EXCERPTED PASSAGE>
BEGIN
I have a non-binary child.
I've been thinking about writing about it for awhile, and the time is now. One important note: I am not a expert; I am a mom.
First of all, in spite of what one might think, people didn't start talking about gender identification last year. It may *feel* trendy and it may be something that you never thought about until last year or the year before but that doesn't change reality.
It’s not a trend. It’s not new. What’s IS new is that it has entered a current moment of conversation.
So my non-binary child legally changed their name this year. Yes they use they. Now I use they. I used to teach writing and grammar, so I understand about plural and singular pronouns. Is it "hard"? One may perceive it as hard, but honestly, there are lots of things in life that are only as difficult as you make them, and this is one. If adjusting your language to respect what someone is asking for in the name of mental health is the most difficult thing you're doing, then you have a really easy life. In other words, get over it
Here's my position. This is MY KID. I love my kid. My kid says; "I identify using they, which isn't exactly right but I'm figuring it, so bear with me." So I say; "Okay, I’ll use they." Which I do.
END
DATASET ENTRIES>
BEGIN
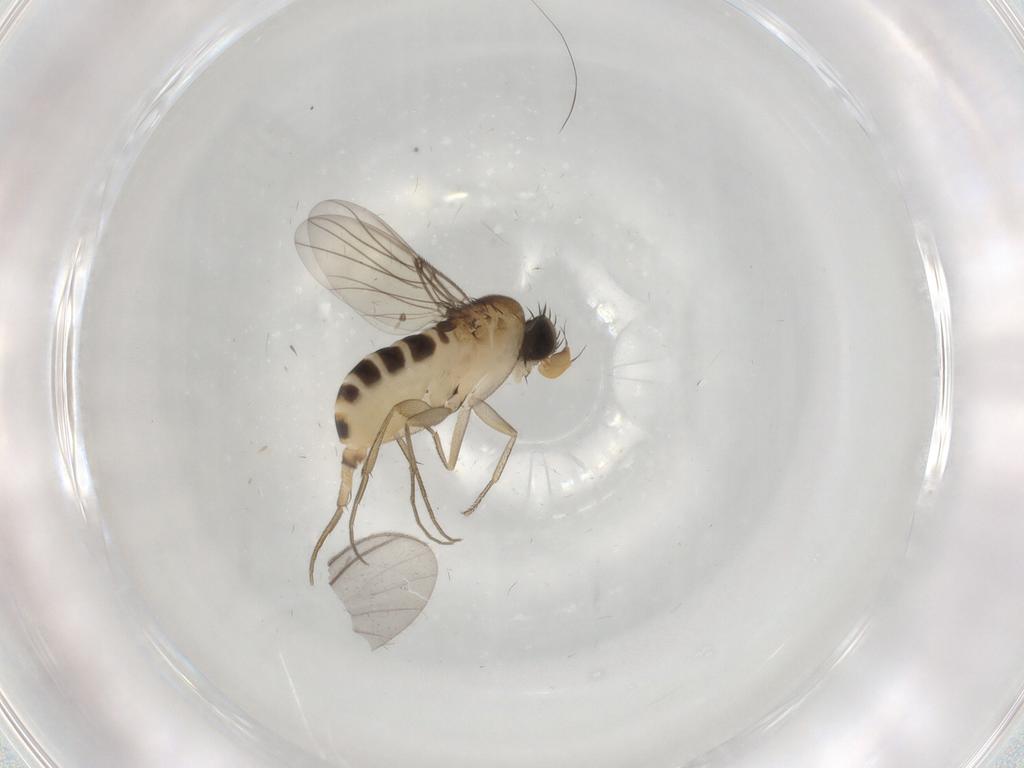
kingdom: Animalia
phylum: Arthropoda
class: Insecta
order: Diptera
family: Phoridae
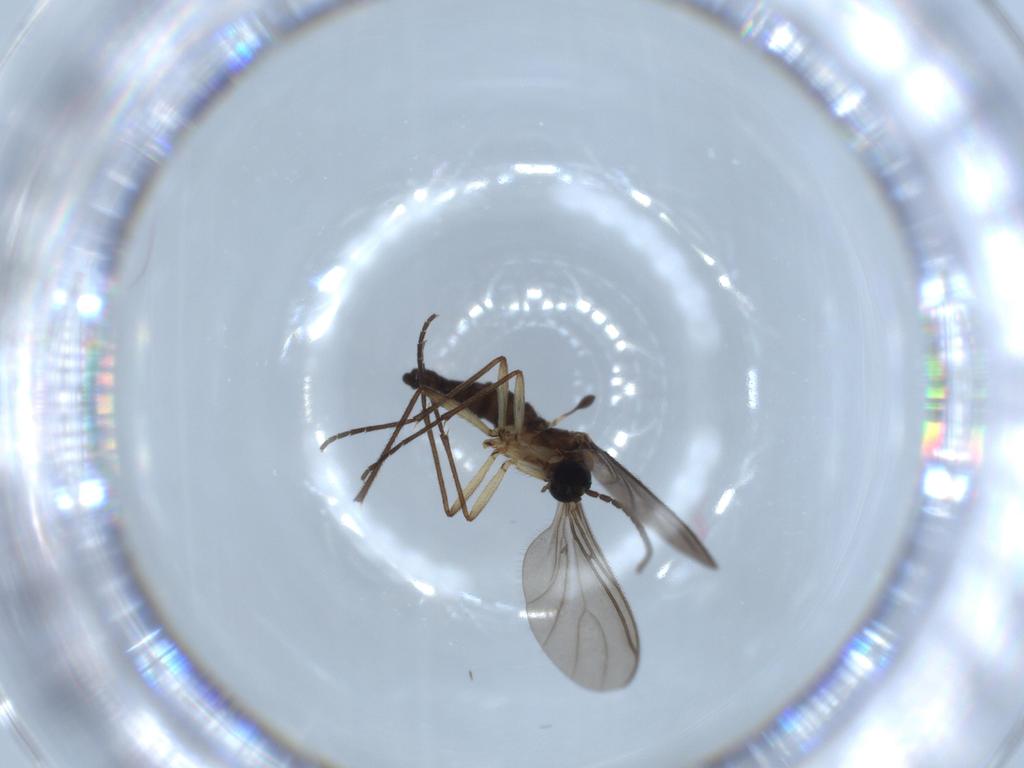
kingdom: Animalia
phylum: Arthropoda
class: Insecta
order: Diptera
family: Sciaridae
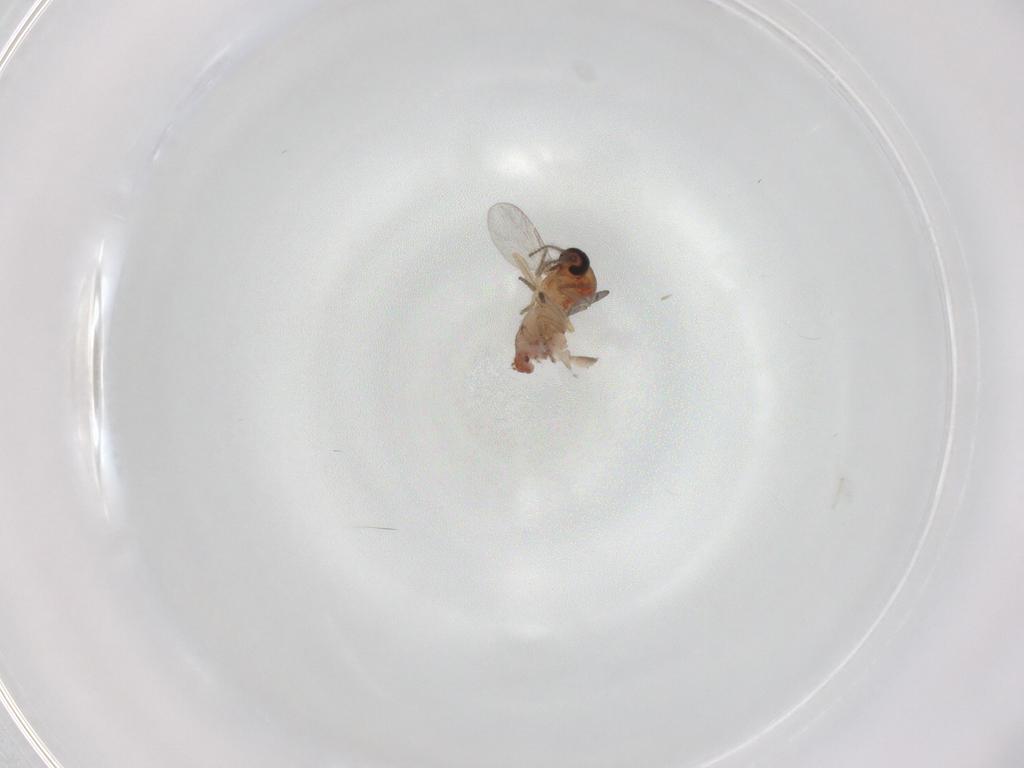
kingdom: Animalia
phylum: Arthropoda
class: Insecta
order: Diptera
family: Ceratopogonidae
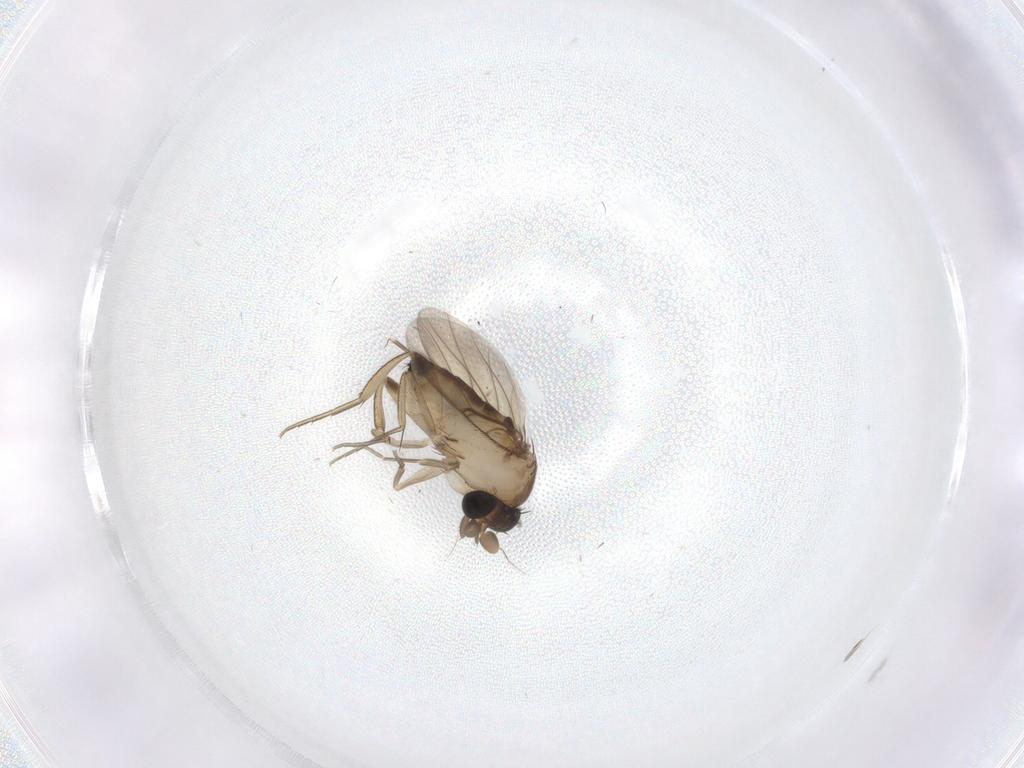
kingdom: Animalia
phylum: Arthropoda
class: Insecta
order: Diptera
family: Phoridae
END
WORK TO COMPLETE>
1: For the post about a non-binary child, decide whether each statement agrees with it: (a) the writer once taught writing and grammar; (b) the child's name change was not a legal one; (c) the writer says people began talking about gender identification last year. Answer yes or no for each, quoting the words from the post that settle it.
2: Transcribe the post about a non-binary child, starting with "I have a non-binary" and going on through "doesn't change reality.".
3: Pick up the post about a non-binary child at the point where it stops, and continue it.
The listing is separate material, unrelated to the post about a non-binary child.

PER-TASK OUTPUTS>
1:
(a) Yes: "I used to teach writing and grammar"
(b) No: "So my non-binary child legally changed their name this year."
(c) No: "people didn't start talking about gender identification last year"

2:
I have a non-binary child.
I've been thinking about writing about it for awhile, and the time is now. One important note: I am not a expert; I am a mom.
First of all, in spite of what one might think, people didn't start talking about gender identification last year. It may *feel* trendy and it may be something that you never thought about until last year or the year before but that doesn't change reality.

3:
I have friends who say to me: "You NEVER slip, using they" which I wish was true. I do slip sometimes and the kid and I have had to talk about this. At first, they took it as dismissive and disappointing when I slipped. But we've progressed. We've had to work it through.
The last few years have been hard. Getting appointments during a pandemic has added a layer of stress on top of the usual, but I am unbelievably grateful to be living in Massachusetts where we have access to amazing medical care and resources. So many people don't.
As I've entered this journey with my child and gotten myself educated, it's been heartbreaking reading the stories of what trans and nonbinary people have endured to be themselves. Going broke just to get medications and surgeries. Living double lives to be safe.
I am so proud of my beautiful, creative kid. This kid has bloomed in the past year. Finally able to express themselves with their clothing, make-up and hair, their joy is simply contagious. And as for the hair! I have told them that I need help with my hair! Their ability to cut and color is amazing --and they certainly didn't get that gene from me.
If you're wondering about how much I worry about them, the answer is: more than I'd like to. Parents worry; that's our job -- but this is different. Any parent watching their child go out the door who worries that their child may be a target just because of how they look gets it. And there is plenty of that going around. It's partly why I wanted to write.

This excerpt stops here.